Indeed, the ability to emulate the equivalent of carrying a can of spare gasoline is aimed at breaking down a key barrier for many consumers to making the switch from internal combustion engine vehicle, or ICE, to those powered solely by batteries.
With the national charging network still very much in its formative stages, the concern remains among motorists who intend to take longer road trips their vehicle’s battery will run out of juice before they can find a recharging station on, or near their route.
That’s why Fulsolen is jumping into an already crowded market as enterprising tech companies look to cash in on allaying that concern.
A prime example is the J+2 Booster 2 portable EV charger from Juice Americas Inc., the U.S. subsidiary of Swiss-based Juice Technology AG. After initial introduction in Europe, the J+2 Booster 2 became available in North America in August, 2022.
“The J+ BOOSTER 2 is like a Swiss army knife of EV charging technology and makes any concerns about vehicle range a thing of the past,” said Christoph Erni, founder and CEO of Juice Technology AG in a statement announcing the unit’s North American introduction. “After all, electricity is available everywhere: you just have to make it accessible.”

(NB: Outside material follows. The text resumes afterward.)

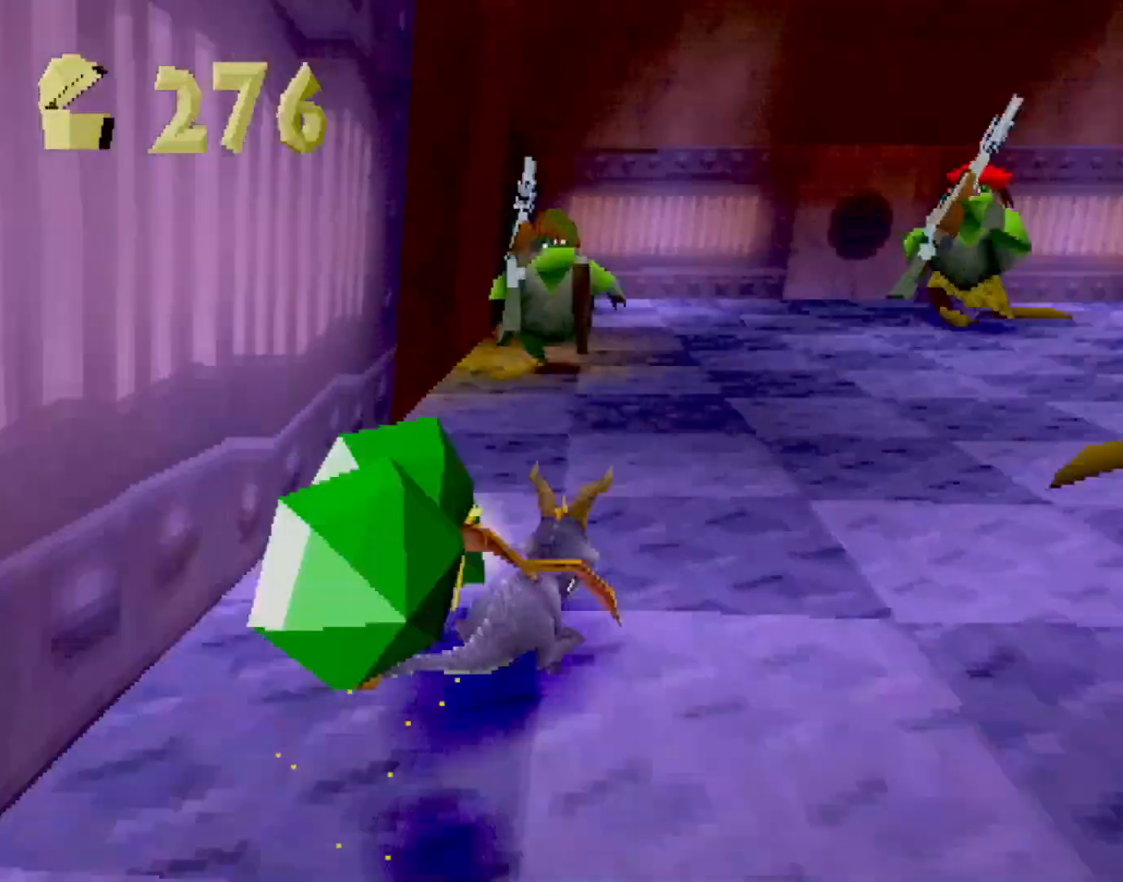
{"buttons": ["SQUARE"], "left_stick": "center", "events": [[33, "CROSS", "up"]]}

Among other portable chargers readily available online at modest cost are:
At least in the near-term, the portable chargers now on the market may just provide enough of a security blanket to convince tentative EV intenders to make the switch, opines Joerg Heuer, the co-founder and CEO of ecoG, a German company developing recharging networks in Europe, North America and Asia.
“I think this notion of devices is probably helping in the transition. It’s not necessarily something we would see, you know, when markets become more regular,” said Heuer in an interview. “This device is providing a kind of mobile charging, wherever you are, and you feel, hey, I’m uncomfortable that the state of charge gets low that this is supported. So I see quite pragmatic fun from that. If you want to ask me do I believe in let’s say in five years, so I thought that this plays a role? Not certain about that.”